The deer and elk here are not people trained, nor are they at all tame. Nor are they the same deer and elk over and over. They spook very easy. We are way out in the boonies here, on a logging road that dies about a mile past us. Out here are literally 100s of square miles of nothing but logging roads and trees around us. We have over 100 acres here. They wander in here for the apple trees and easy pickings in my gardens. That does not make they 'easy game' in the sence that you are referring to. They are just as tough to shoot here as up in the mountains behind us. 

The turkeys are another matter. They seem to like the people fringe, and wander around the range of private properties out here. They go for miles in a day, all over. Huge groups, and smaller groups. We had a peacock come in with a flock of turkeys last year. Turned out to belong to a lady a few miles down the road and we returned it to her last month.


----------



## musch (Mar 26, 2007)

I know what you mean. I sat watching deer wander around for two days right in front of my stand last year. 

Finally the third day, I spotted the right 8 pointer. 

But just to shoot a deer? Piece of cake. Couple of friends got does to fill the freezer. 

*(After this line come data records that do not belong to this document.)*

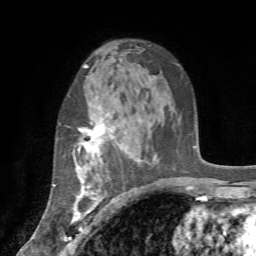
Breast MRI (dynamic contrast-enhanced), one axial slice. Slice 48 of 72 in the series (ordered by position). Cropped to one breast. Dynamic contrast-enhanced series, time point 2 of 7 at this slice position (early post-contrast). 1.5 T. TE 4.2 ms, TR 8.7 ms. 2.2 mm slice thickness. 256 × 256 image matrix. Female patient.
Annotated regions visible in this slice (semi-automatic segmentation, software-assisted and operator-edited):
- enhancing-tissue mask used for the functional tumour volume (all voxels passing the contrast-enhancement thresholds inside the analysis volume; usually the tumour): bounding box [x1, y1, x2, y2] px = [62, 112, 123, 235]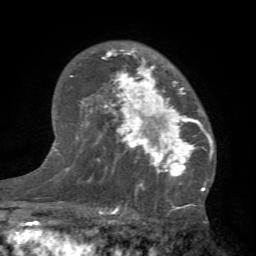
Breast MRI (dynamic contrast-enhanced), one axial slice; position 48 of 66 along the scan axis; cropped to one breast; dynamic contrast-enhanced series, time point 2 of 7 at this slice position (early post-contrast); 1.5 T; TE 4.1 ms, TR 8.4 ms; 2.4 mm slice thickness; 256 × 256 image matrix, field of view 170 × 170 mm. Female patient.
Annotated regions visible in this slice (semi-automatically segmented with operator editing):
- enhancing-tissue mask used for the functional tumour volume (all voxels passing the contrast-enhancement thresholds inside the analysis volume; usually the tumour): bounding box [x1, y1, x2, y2] px = [87, 47, 212, 184]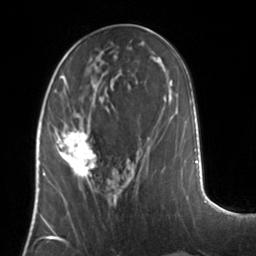
Breast MRI, one axial slice; position 57 of 134 along the scan axis; cropped to one breast; dynamic contrast-enhanced series, time point 2 of 7 at this slice position (early post-contrast); 3 T; TE 1.7 ms, TR 4.6 ms; 1.2 mm slice thickness; 256 × 256 image matrix, field of view 160 × 160 mm. Female patient.
Structures marked on this image (semi-automatically segmented with operator editing):
- enhancing-tissue mask used for the functional tumour volume (all voxels passing the contrast-enhancement thresholds inside the analysis volume; usually the tumour): bounding box <54,124,96,181> (left, top, right, bottom; pixels)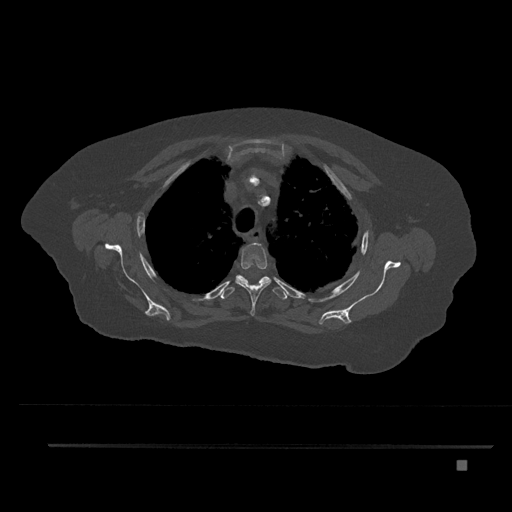
CT including the spine, one axial slice; position 626 of 797 along the scan axis; 120 kVp; bone window (W 1800 / L 400 HU); 512 × 512 image matrix, field of view 437 × 437 mm. Patient: female, 76 years. From the clinical record (not read from this slice): primary cancer: lung.
Outlined on this slice (semi-automatic segmentation, software-assisted and operator-edited):
- T3 vertebra: bounding box [x1, y1, x2, y2] px = [235, 243, 271, 316]
- T4 vertebra: [220, 275, 287, 300]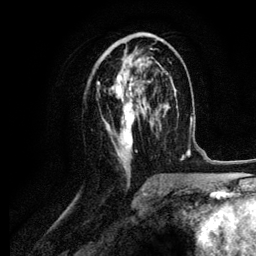
Breast MRI (dynamic contrast-enhanced), one axial slice. Position 53 of 134 along the scan axis. Cropped to one breast. Dynamic contrast-enhanced series, time point 2 of 6 at this slice position (early post-contrast). 3 T. TE 4.2 ms, TR 7.9 ms. 1.2 mm slice thickness. 256 × 256 image matrix, field of view 170 × 170 mm. Female patient.
Annotated regions visible in this slice (semi-automatically segmented with operator editing):
- enhancing-tissue mask used for the functional tumour volume (all voxels passing the contrast-enhancement thresholds inside the analysis volume; usually the tumour): box from (x=97, y=38) to (x=161, y=170) px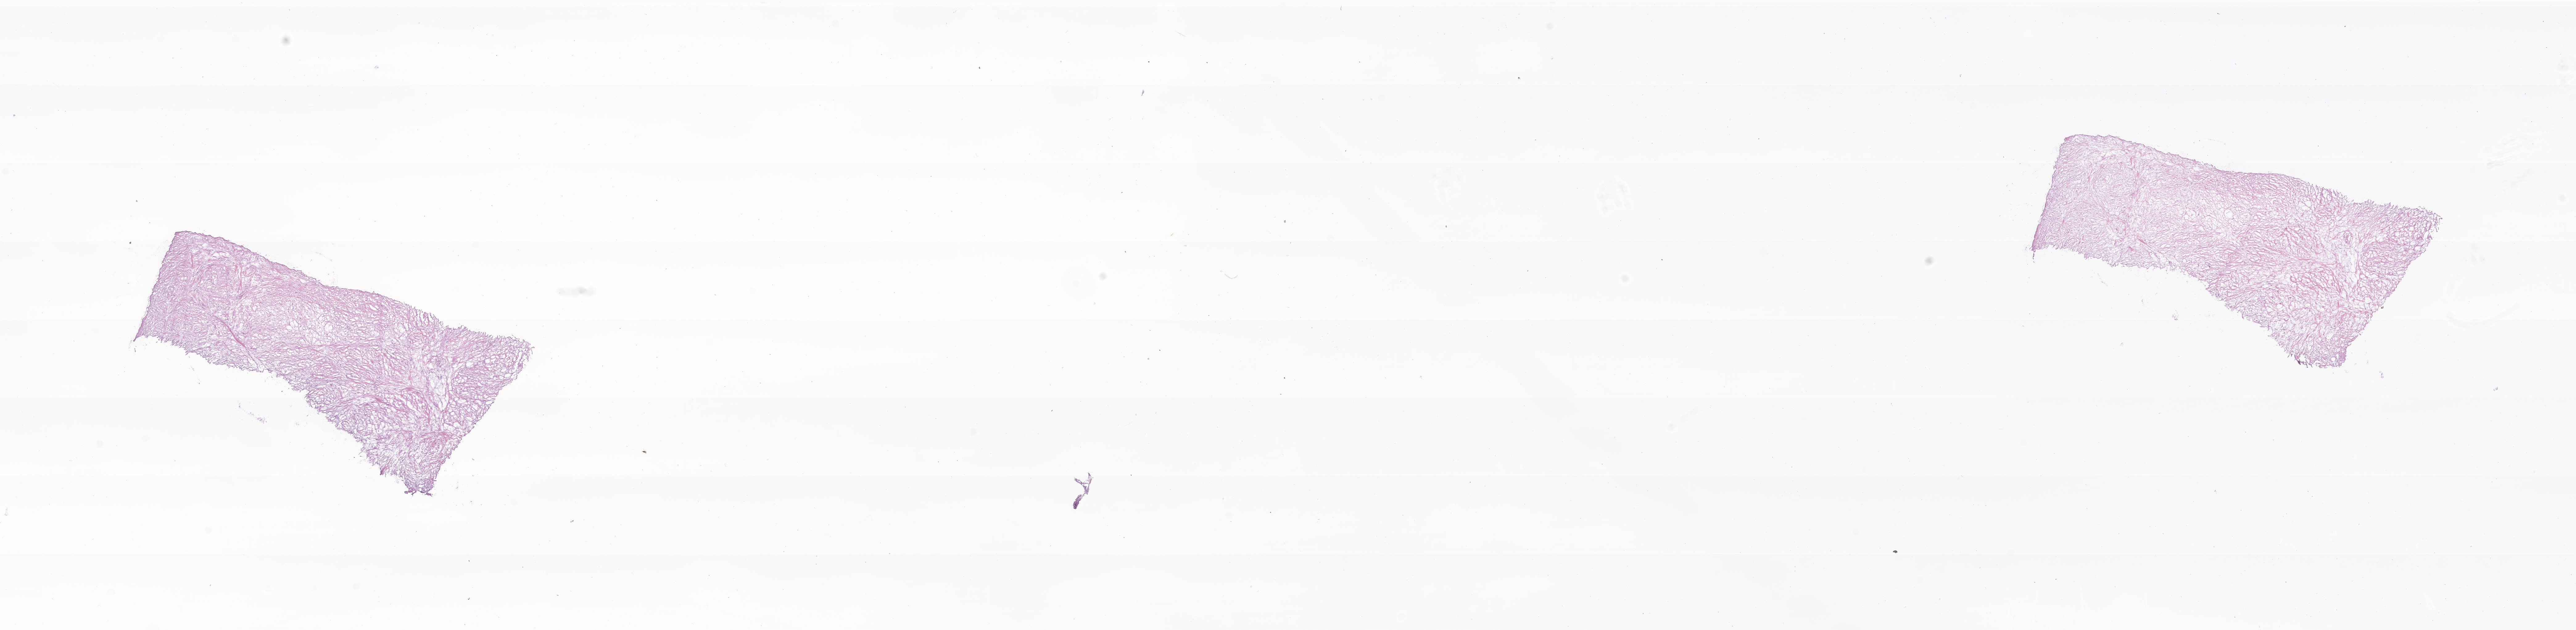
Digitized H&E-stained section of tumor tissue from the ileum — a low-resolution overview of the entire scanned area, about 35.2 x 8.6 mm. Cryosection (OCT / tissue freezing medium). Patient male; age 153 months (12 years 9 months).
- recorded diagnosis: Myofibroblastic tumor, NOS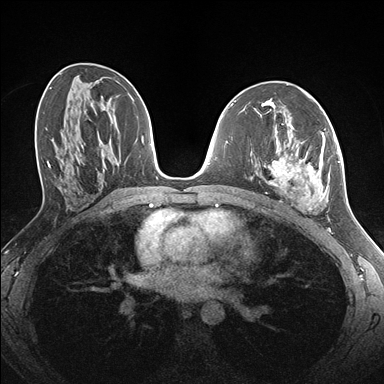
Breast MRI (dynamic contrast-enhanced), one axial slice; position 81 of 176 along the scan axis; dynamic contrast-enhanced series, time point 2 of 7 at this slice position (early post-contrast); 1.5 T; TE 1.5 ms, TR 4.1 ms; 1.1 mm slice thickness; 384 × 384 image matrix, field of view 320 × 320 mm. Female patient.
Outlined on this slice (semi-automatically segmented with operator editing):
- enhancing-tissue mask used for the functional tumour volume (all voxels passing the contrast-enhancement thresholds inside the analysis volume; usually the tumour): box from (x=261, y=125) to (x=335, y=209) px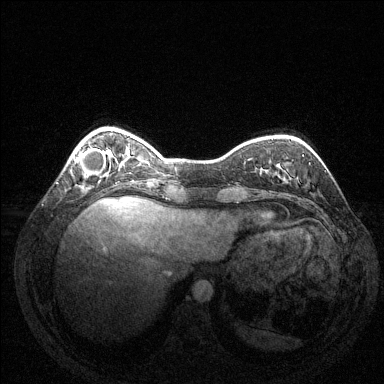
Breast MRI (dynamic contrast-enhanced), one axial slice. Position 34 of 144 along the scan axis. Dynamic contrast-enhanced series, time point 2 of 6 at this slice position (early post-contrast). 1.5 T. TE 1.6 ms, TR 4.6 ms. 1.2 mm slice thickness. 384 × 384 image matrix, field of view 350 × 350 mm. Female patient.
Outlined on this slice (semi-automatically segmented with operator editing):
- enhancing-tissue mask used for the functional tumour volume (all voxels passing the contrast-enhancement thresholds inside the analysis volume; usually the tumour): bounding box (x1, y1, x2, y2) in pixels: (74, 148, 106, 177)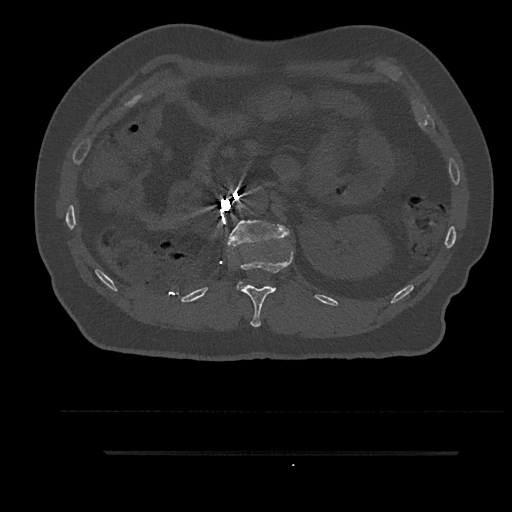
CT including the spine, one axial slice. Slice 216 of 797 in the series (ordered by position). 120 kVp. Bone window (W 1800 / L 400 HU). 0.5 mm slice thickness. 512 × 512 image matrix. Male patient, age 63 years. From the clinical record (not read from this slice): primary cancer: renal; vertebrae with lytic lesions (as recorded): T8.
Structures marked on this image (semi-automatic segmentation, software-assisted and operator-edited):
- L1 vertebra: bounding box (x1, y1, x2, y2) in pixels: (227, 220, 290, 289)
- T12 vertebra: (239, 250, 293, 327)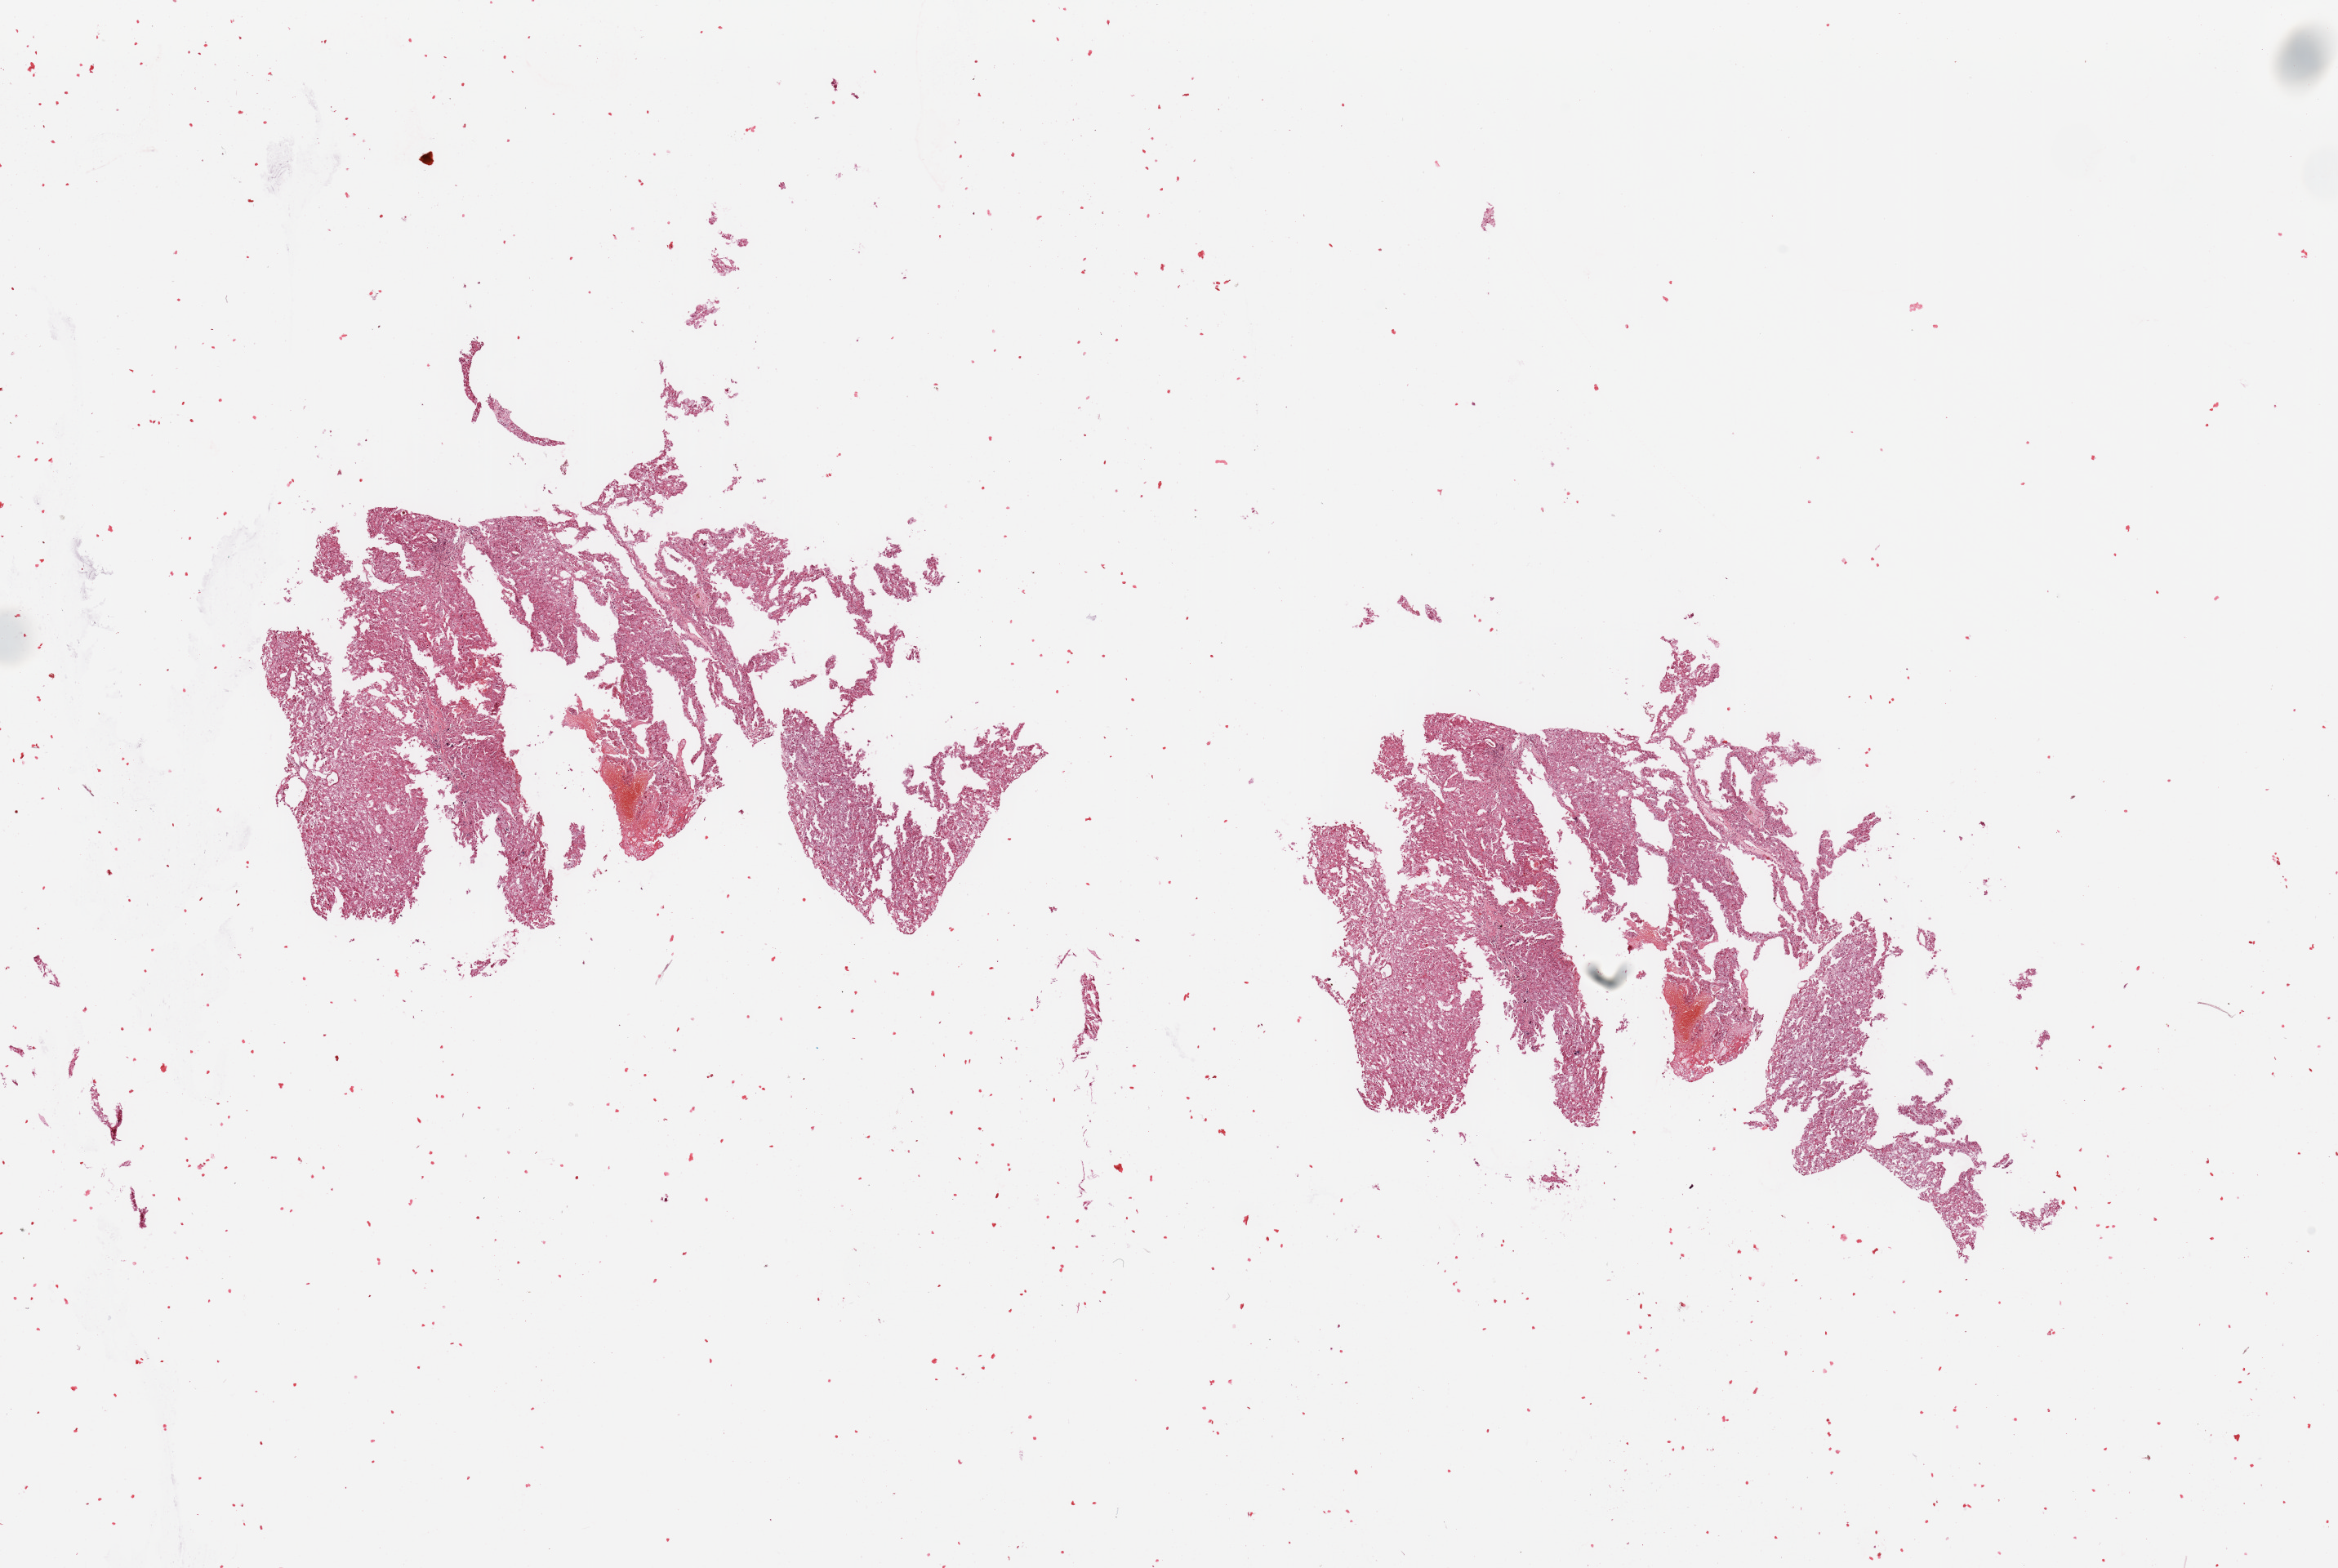
Digitized H&E-stained tissue section (whole slide) — a low-resolution overview of the entire scanned area, about 22.6 x 15.2 mm; tumour tissue sample, sampled site: kidney. 60-year-old female patient. Histologic grade: G2 (moderately differentiated). Composition of this section per pathologist review: tumour nuclei 90%, necrosis 5%.
• primary tumour site (as recorded): middle
• histologic diagnosis: Renal cell carcinoma, NOS
• AJCC pathologic stage: III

Turkeys, on the other hand, are still fascinating to me. I am hooked on turkey hunting, as I have only been doing it a few years, and they are much more of a challenge, where I have been hunting, anyways.


----------



## ropensaddle (Mar 27, 2007)

musch said:


> I know what you mean. I sat watching deer wander around for two days right in front of my stand last year.
> 
> Finally the third day, I spotted the right 8 pointer.
> 
> ...


challenge is right they literally have eyes in the back of there heads and after opening day the dumb ones are dead! Here retirees are a hunters nightmare they have all the time in the world go around two weeks before season to all plots and locate. They usually focus on easy to get to birds, so I hunt way in usually two miles is far enough away from roads to get on birds that will at least talk. I hate when they hen up but I usually get a few chances with enough persistence and work. The next gobbler I get I think I will mount in strut instead of just the fan because they are a true trophy.:rockn:


----------



## 046 (Mar 27, 2007)

really fortunate to have access to lands owned by Osage indians back before statehood. 

needless to say these are pristine deer hunting grounds.


----------